И все же я не считаю этого героя творческой удачей Людмилы Улицкой. Штайн — характерный для прозы Улицкой заглавный герой-светило, вокруг которого вращается весь мир, основные, второстепенные и эпизодические персонажи. Предшественники Штайна — Медея Мендес (“Медея и ее дети”), Павел Алексеевич Кукоцкий (“Казус Кукоцкого”) и даже Шурик Корн (“Искренне ваш Шурик”). Но рядом с ними Штайн представляется слишком схематичным, сусально-положительным, а главное — это герой философского трактата, а не романа, в большей степени — носитель идеи, чем художественный образ. Прочие герои еще более схематичны, главное же — строго функциональны. Каждого писатель выпускает на страницы с точно начертанным планом действий, у каждого свое задание: Гершон Шимес должен продемонстрировать, сколь омерзителен крайний, в данном случае еврейский, национализм; русский богоискатель Федор — показать, к чему ведут слепая вера и жажда истины, лишенные любви; многие эпизодические персонажи появляются с единственной задачей — дать Даниэлю Штайну возможность проявить свое великодушие и доброту. Этот функционализм ничем не прикрыт, не замаскирован. За чтением Улицкой (если к тому же после “Штайна” перечесть “Медею” и “Кукоцкого”) вновь переоткрываешь для себя старую истину: никакая “правда”, никакой документ (настоящий или вымышленный) не могут сравниться с художественным образом. Боюсь, что новая и вправду значительная книга может лишить ее самой дорогой награды, доступной писателю, — любви читателя.
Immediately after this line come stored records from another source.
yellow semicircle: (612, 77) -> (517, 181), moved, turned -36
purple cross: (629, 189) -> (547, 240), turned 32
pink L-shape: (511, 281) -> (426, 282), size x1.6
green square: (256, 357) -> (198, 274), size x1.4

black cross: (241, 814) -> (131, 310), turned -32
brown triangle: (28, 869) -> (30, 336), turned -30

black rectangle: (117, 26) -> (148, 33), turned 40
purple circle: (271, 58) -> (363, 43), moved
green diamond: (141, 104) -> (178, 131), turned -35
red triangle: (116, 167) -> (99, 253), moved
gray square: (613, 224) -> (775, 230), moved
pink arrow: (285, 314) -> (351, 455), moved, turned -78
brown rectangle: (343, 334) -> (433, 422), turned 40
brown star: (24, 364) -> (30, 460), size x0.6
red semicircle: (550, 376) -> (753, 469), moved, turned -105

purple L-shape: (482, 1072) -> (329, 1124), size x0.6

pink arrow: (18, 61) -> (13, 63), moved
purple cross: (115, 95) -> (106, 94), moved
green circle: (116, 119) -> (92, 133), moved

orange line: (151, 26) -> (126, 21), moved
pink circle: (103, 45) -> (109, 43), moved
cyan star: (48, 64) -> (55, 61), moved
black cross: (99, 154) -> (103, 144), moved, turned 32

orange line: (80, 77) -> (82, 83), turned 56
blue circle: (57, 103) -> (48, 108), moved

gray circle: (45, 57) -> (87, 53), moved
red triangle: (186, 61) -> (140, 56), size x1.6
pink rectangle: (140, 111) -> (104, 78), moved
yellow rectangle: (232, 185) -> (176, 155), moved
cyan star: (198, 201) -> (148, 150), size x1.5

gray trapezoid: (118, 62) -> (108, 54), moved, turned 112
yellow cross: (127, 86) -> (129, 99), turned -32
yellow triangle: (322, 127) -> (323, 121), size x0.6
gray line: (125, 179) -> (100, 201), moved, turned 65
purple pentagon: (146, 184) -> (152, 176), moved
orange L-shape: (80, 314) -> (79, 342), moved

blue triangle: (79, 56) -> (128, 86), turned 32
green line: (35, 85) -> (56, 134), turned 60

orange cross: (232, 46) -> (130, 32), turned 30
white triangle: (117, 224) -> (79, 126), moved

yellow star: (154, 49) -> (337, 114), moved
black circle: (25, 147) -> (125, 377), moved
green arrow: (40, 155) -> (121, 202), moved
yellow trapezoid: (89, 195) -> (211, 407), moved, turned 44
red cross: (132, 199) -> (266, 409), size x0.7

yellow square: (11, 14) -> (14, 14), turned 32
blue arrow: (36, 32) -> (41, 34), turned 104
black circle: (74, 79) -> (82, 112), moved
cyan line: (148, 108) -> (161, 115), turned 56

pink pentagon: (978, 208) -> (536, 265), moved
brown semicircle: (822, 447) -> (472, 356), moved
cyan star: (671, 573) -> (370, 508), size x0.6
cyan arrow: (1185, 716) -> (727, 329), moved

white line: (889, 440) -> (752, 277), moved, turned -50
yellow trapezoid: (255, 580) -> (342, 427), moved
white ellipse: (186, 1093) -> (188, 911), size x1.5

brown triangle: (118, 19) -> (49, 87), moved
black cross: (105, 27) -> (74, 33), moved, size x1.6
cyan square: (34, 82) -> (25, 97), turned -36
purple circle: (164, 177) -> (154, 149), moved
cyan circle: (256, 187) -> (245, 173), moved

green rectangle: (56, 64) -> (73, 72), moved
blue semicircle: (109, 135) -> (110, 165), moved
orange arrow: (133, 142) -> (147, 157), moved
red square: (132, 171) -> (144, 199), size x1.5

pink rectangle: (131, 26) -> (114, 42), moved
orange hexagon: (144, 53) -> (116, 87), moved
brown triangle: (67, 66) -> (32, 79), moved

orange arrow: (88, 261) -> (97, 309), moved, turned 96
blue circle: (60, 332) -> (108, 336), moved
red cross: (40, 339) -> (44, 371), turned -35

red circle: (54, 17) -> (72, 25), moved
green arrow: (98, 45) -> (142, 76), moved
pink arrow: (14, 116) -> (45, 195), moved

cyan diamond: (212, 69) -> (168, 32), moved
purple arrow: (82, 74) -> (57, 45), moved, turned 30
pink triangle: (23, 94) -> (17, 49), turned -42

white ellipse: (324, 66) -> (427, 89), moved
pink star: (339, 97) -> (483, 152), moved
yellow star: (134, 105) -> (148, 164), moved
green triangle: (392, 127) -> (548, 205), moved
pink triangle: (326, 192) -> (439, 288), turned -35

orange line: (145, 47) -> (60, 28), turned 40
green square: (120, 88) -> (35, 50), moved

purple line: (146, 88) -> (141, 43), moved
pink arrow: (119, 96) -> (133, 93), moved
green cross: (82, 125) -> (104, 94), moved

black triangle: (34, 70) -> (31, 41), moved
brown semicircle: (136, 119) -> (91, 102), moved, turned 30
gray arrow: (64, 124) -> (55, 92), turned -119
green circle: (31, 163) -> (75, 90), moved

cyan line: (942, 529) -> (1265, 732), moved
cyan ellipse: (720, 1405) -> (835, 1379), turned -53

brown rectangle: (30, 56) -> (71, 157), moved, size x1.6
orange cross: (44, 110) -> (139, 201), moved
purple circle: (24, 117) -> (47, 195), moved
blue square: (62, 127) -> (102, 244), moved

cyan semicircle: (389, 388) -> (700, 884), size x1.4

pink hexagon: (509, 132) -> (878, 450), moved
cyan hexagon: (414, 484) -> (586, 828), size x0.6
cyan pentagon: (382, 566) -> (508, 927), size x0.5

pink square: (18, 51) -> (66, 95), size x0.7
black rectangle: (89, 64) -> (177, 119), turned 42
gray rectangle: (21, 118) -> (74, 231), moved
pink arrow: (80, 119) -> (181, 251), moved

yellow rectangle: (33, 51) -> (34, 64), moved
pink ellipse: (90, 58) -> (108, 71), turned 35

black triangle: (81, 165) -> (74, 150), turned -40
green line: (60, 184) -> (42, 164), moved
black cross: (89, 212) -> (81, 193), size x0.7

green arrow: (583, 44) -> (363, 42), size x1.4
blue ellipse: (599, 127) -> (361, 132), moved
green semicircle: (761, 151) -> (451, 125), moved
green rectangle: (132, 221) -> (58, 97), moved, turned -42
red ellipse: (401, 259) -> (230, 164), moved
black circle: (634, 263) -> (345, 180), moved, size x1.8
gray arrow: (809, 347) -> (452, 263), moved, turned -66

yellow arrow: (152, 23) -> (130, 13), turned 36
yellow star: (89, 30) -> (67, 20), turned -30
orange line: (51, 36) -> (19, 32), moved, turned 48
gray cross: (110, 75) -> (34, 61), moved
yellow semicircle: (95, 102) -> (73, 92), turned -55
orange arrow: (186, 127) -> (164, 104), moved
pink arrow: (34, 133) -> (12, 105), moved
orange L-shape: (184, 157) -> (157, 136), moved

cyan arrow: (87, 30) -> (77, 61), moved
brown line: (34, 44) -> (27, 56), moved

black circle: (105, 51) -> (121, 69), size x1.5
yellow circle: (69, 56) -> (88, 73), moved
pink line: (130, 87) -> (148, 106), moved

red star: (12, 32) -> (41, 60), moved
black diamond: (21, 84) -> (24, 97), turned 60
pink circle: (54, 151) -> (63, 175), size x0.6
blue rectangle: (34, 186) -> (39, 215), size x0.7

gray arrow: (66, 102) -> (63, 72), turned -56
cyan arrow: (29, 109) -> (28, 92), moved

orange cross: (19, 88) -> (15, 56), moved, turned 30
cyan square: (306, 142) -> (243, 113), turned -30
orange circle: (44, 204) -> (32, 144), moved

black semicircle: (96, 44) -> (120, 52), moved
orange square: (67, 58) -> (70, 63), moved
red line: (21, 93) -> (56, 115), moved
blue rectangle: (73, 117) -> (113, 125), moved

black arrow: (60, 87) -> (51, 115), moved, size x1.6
Зачем же Улицкая избрала для новой книги форму заведомо невыигрышную, прекрасно понимая, что разочарует и критиков, и многих читателей? Могу предположить. Художественное произведение дает большую свободу толкования текста. Улицкой, очевидно, потребовалась форма, позволяющая максимально точно, без искажений, донести мысль до читателя. Форма не должна отвлекать от содержания, от идеологии, а что перед нами вещь сугубо идеологическая, становится очевидно с первых же страниц. Но пересказывать идеи Улицкой своими словами я не стану, к тому же она уже сама превосходно их пересказала в упомянутом интервью.
Мне интересно другое. Даже к такому своеобразному произведению, как новая книга Улицкой, которая вроде бы сводит к минимуму возможность произвольных трактовок текста, применима давняя, но не потерявшая своего значения формула Николая Добролюбова: “Не столько важно то, что хотел сказать автор, сколько то, что сказалось им”, — и, добавлю от себя: что показалось критику.
2
Слаще мне блеска и неги Испании груды руин и камней
Храма далекого, храма сожженного бедной отчизны моей…
Иегуда бен Галеви.
Для меня книга Улицкой — это разумное, грамотное, хорошо обоснованное оправдание национализма. Не обязательно национализма еврейского, еврейский национализм здесь лишь частный случай. Слово “национализм” уже давно звучит как ругательство, обычно его употребляют в качестве синонима ксенофобии, забывая, что сущность национализма отнюдь не исчерпывается ксенофобией, отделением своих от чужих и тому подобным. Чувство принадлежности к собственному народу, национальная гордость (нередко переходящая, правда, в чувство национального превосходства), память о великих предках, любовь к родной земле (в случае с евреями-сионистами к земле, которую, быть может, и не видели, но сохранили в исторической памяти как образ земли обетованной).